Riot Games revealed that the [threat actors](/email-security/threat-actors-are-using-google-ads-to-launch-sophisticated-phishing-campaigns/) obtained no personal information or data during the attack, and **Patch 13.2** for League of Legends has been **delayed**. The organization shared the news, outlining that no new features in the patch will be canceled, and the studio will release it later.

Riot games are investigating the attack and will update its customers accordingly.
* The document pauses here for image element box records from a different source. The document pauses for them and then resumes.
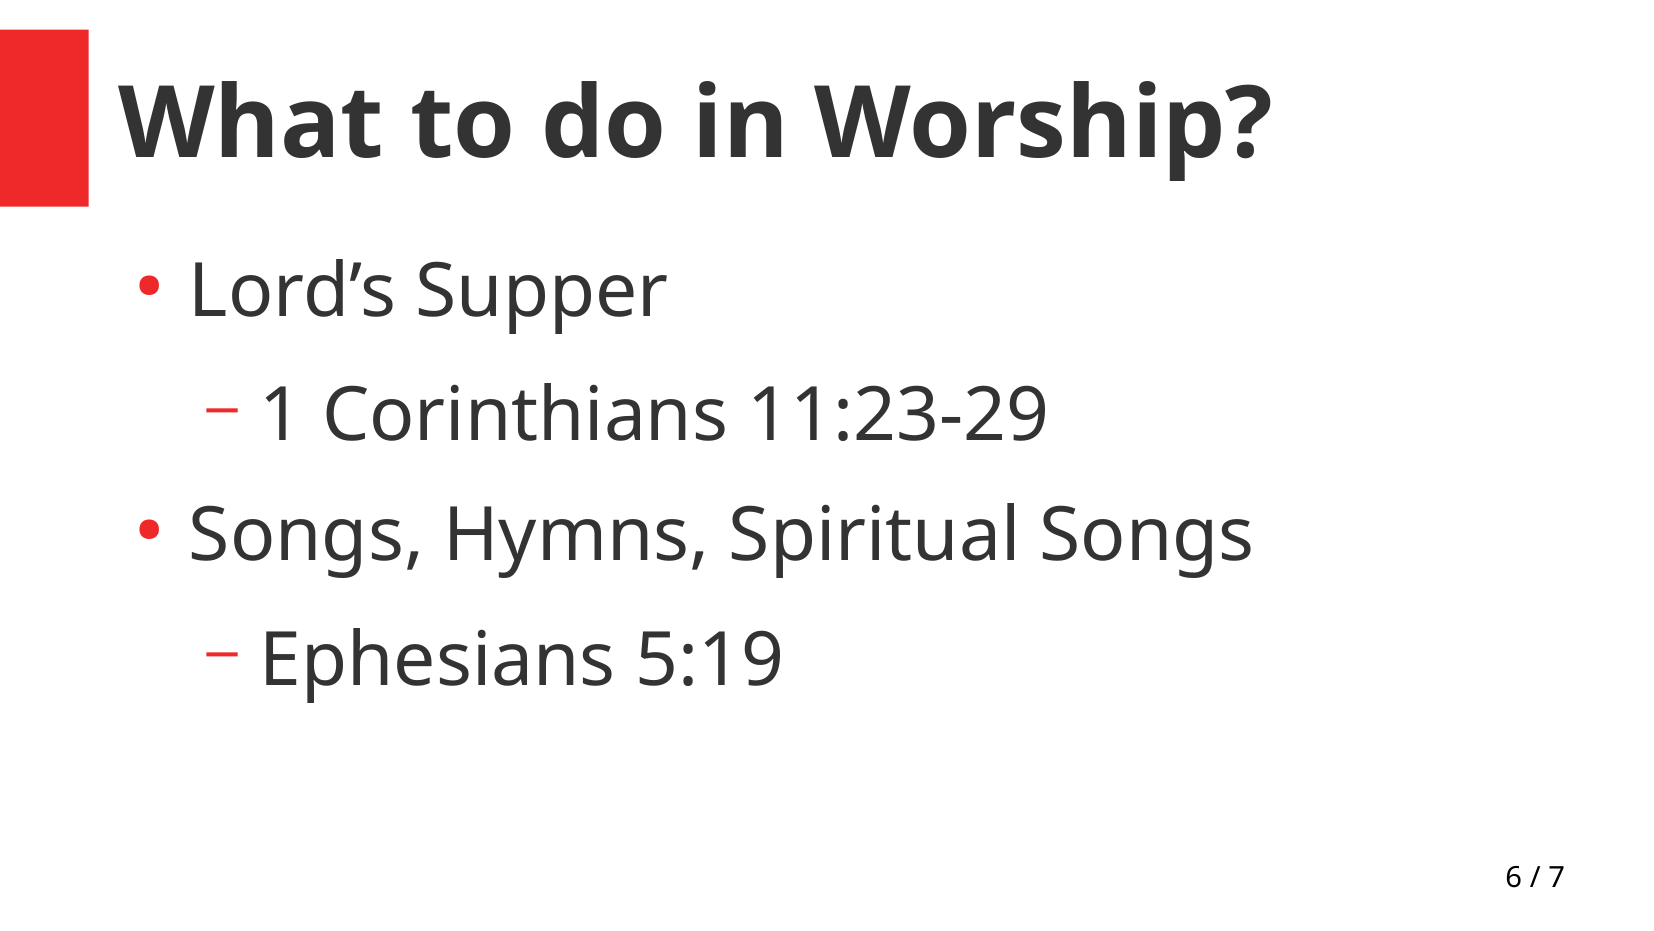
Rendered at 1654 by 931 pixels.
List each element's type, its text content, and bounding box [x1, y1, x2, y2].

list Lord’s Supper 1 Corinthians 11:23-29 Songs, Hymns, Spiritual Songs Ephesians 5:19 [118, 236, 1595, 798]
title What to do in Worship? [118, 29, 1595, 207]
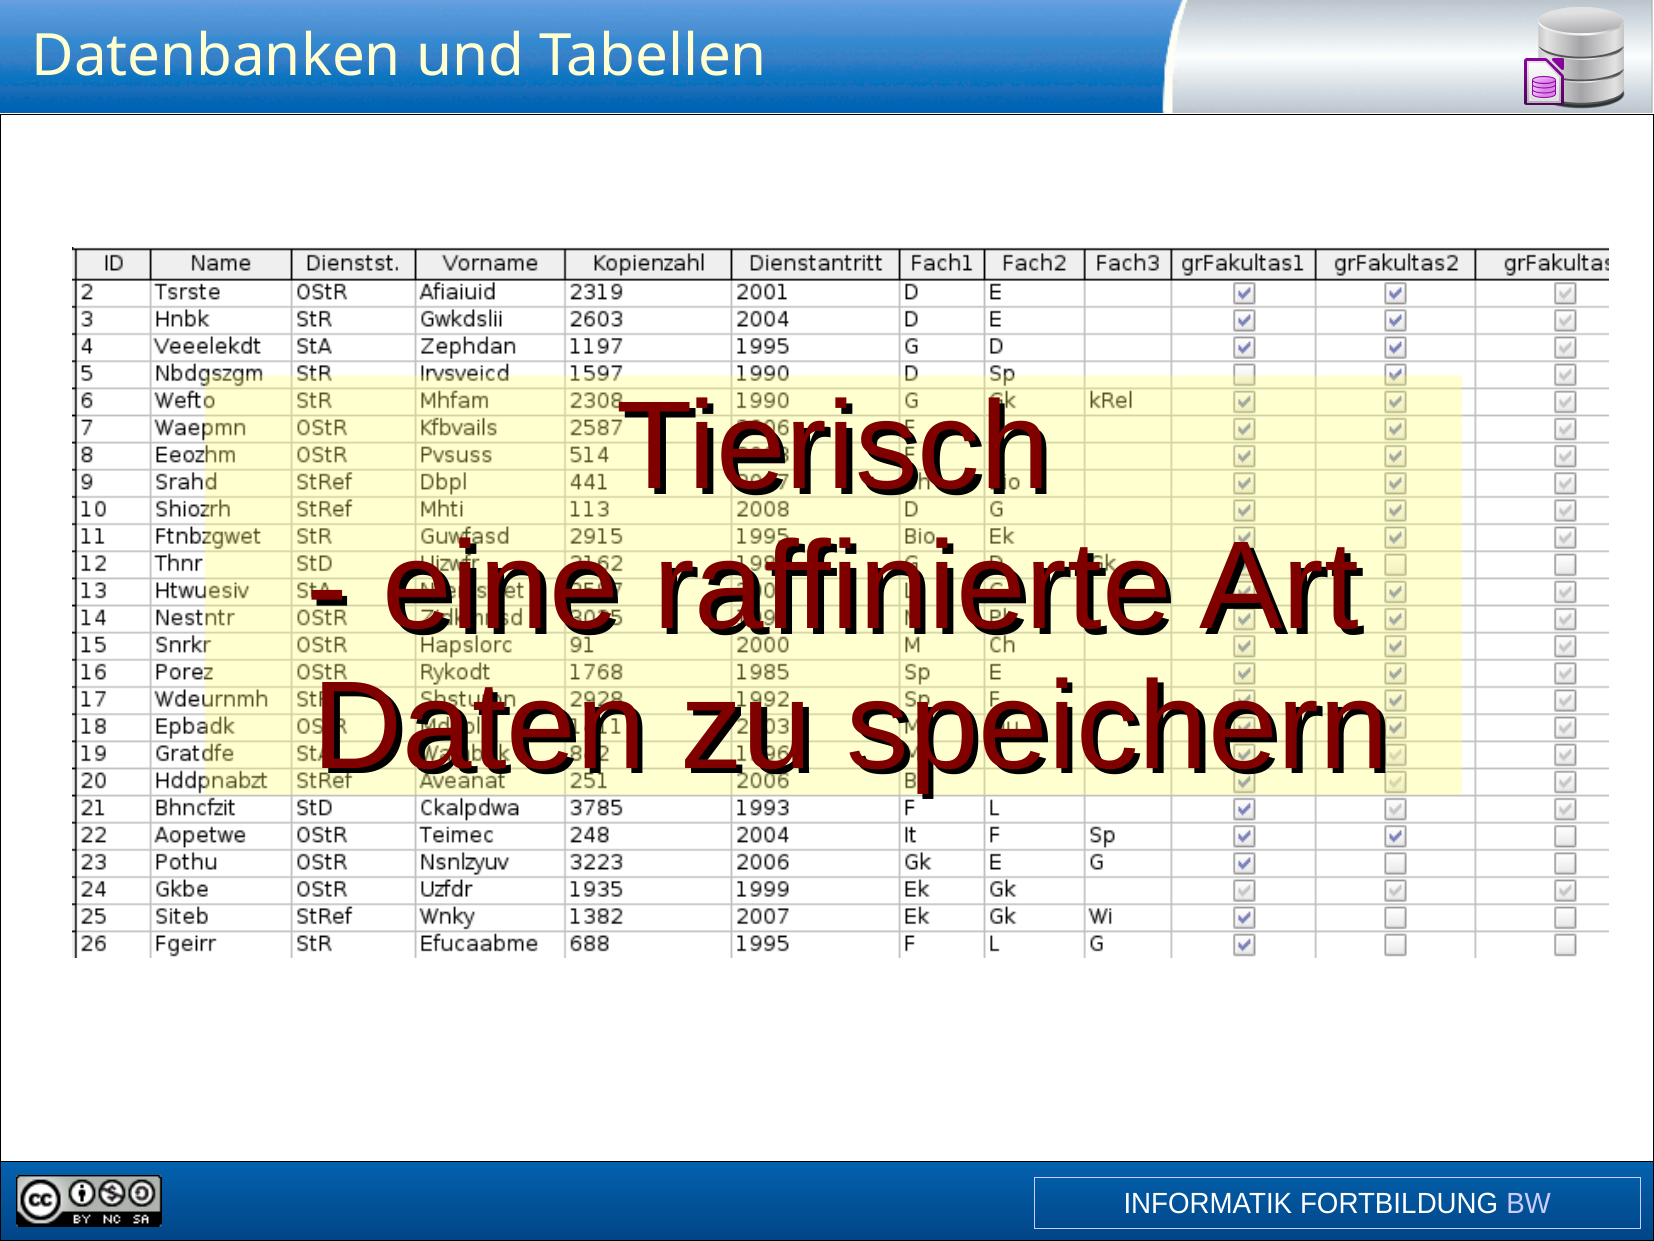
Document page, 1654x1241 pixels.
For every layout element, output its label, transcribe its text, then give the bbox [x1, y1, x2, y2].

subtitle Tierisch - eine raffinierte Art Daten zu speichern [204, 375, 1462, 795]
title Datenbanken und Tabellen [31, 14, 1151, 92]
picture [72, 247, 1609, 958]
picture [0, 0, 1654, 113]
picture [16, 1175, 162, 1227]
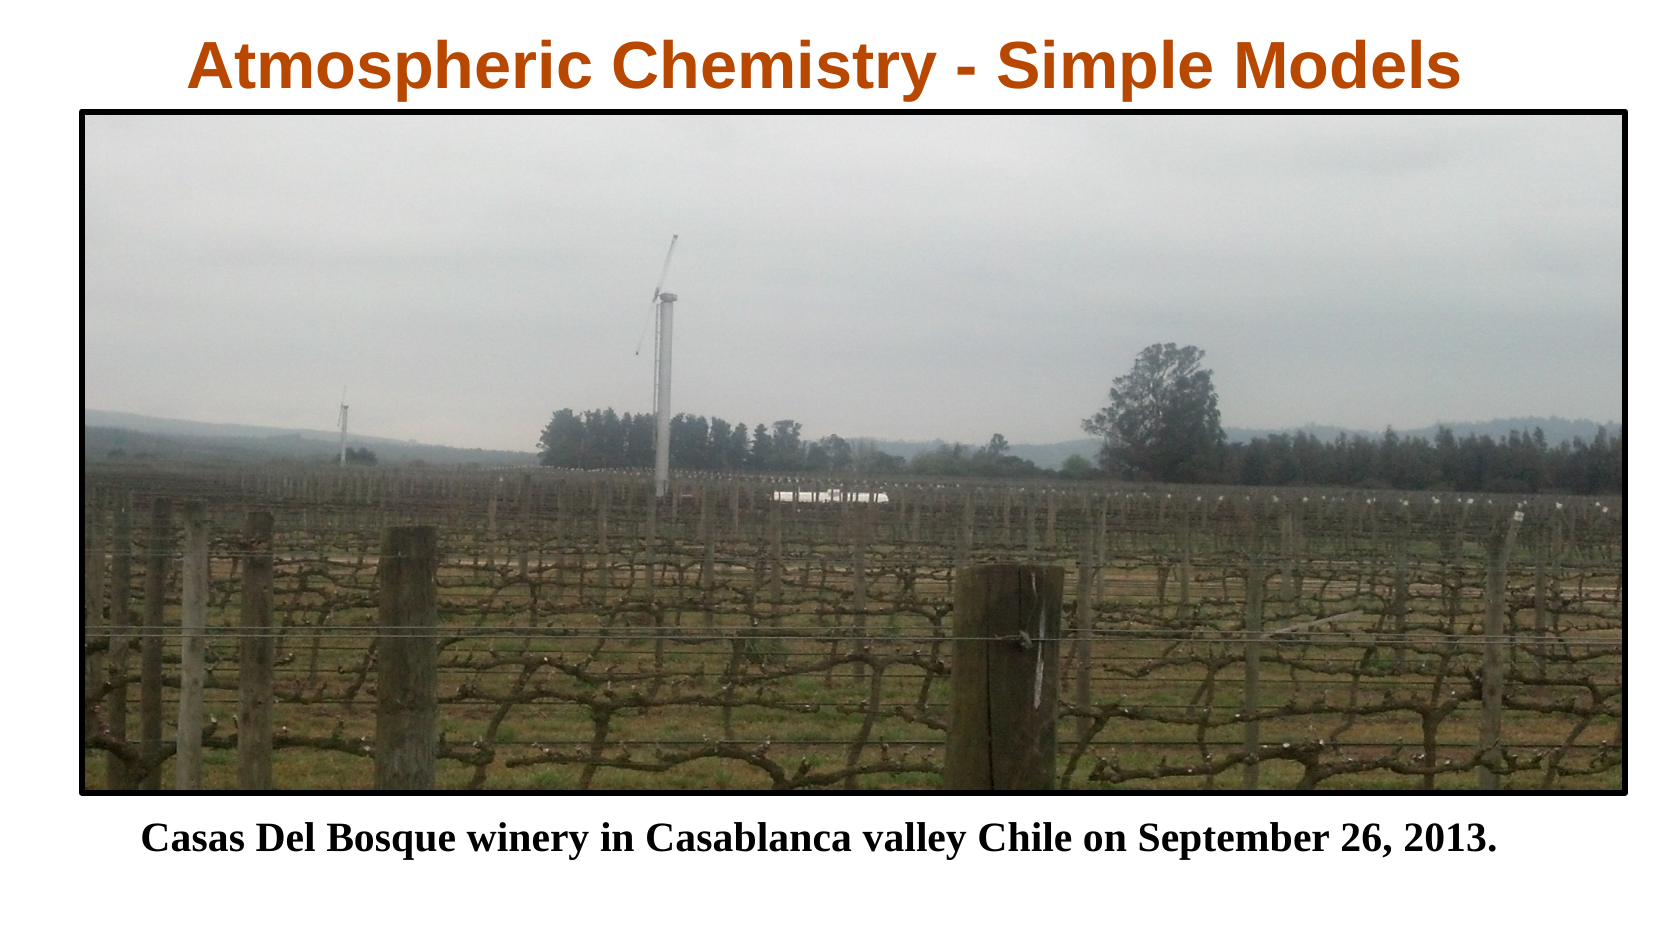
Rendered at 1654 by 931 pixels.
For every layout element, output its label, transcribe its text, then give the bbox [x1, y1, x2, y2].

picture [84, 114, 1623, 790]
text_box Casas Del Bosque winery in Casablanca valley Chile on September 26, 2013. [0, 802, 1651, 850]
text_box Atmospheric Chemistry - Simple Models [0, 14, 1651, 110]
This is not the first attack as **2K games** were also hacked when its customers got malware, and a month following the attack; their **personal data** was put up for [sale](https://www.bleepingcomputer.com/news/security/2k-games-warns-users-their-stolen-data-is-now-up-for-sale-online/) by the threat actors.

## Novel Hook Android Malware letting Hackers Take Control of Mobile Devices

A new Android [malware](/resources/malware-and-its-defense-mechanism), named Hook, has hit the digital space, and it is sold by cybercriminals who are boasting that it can be used to take over **mobile devices**.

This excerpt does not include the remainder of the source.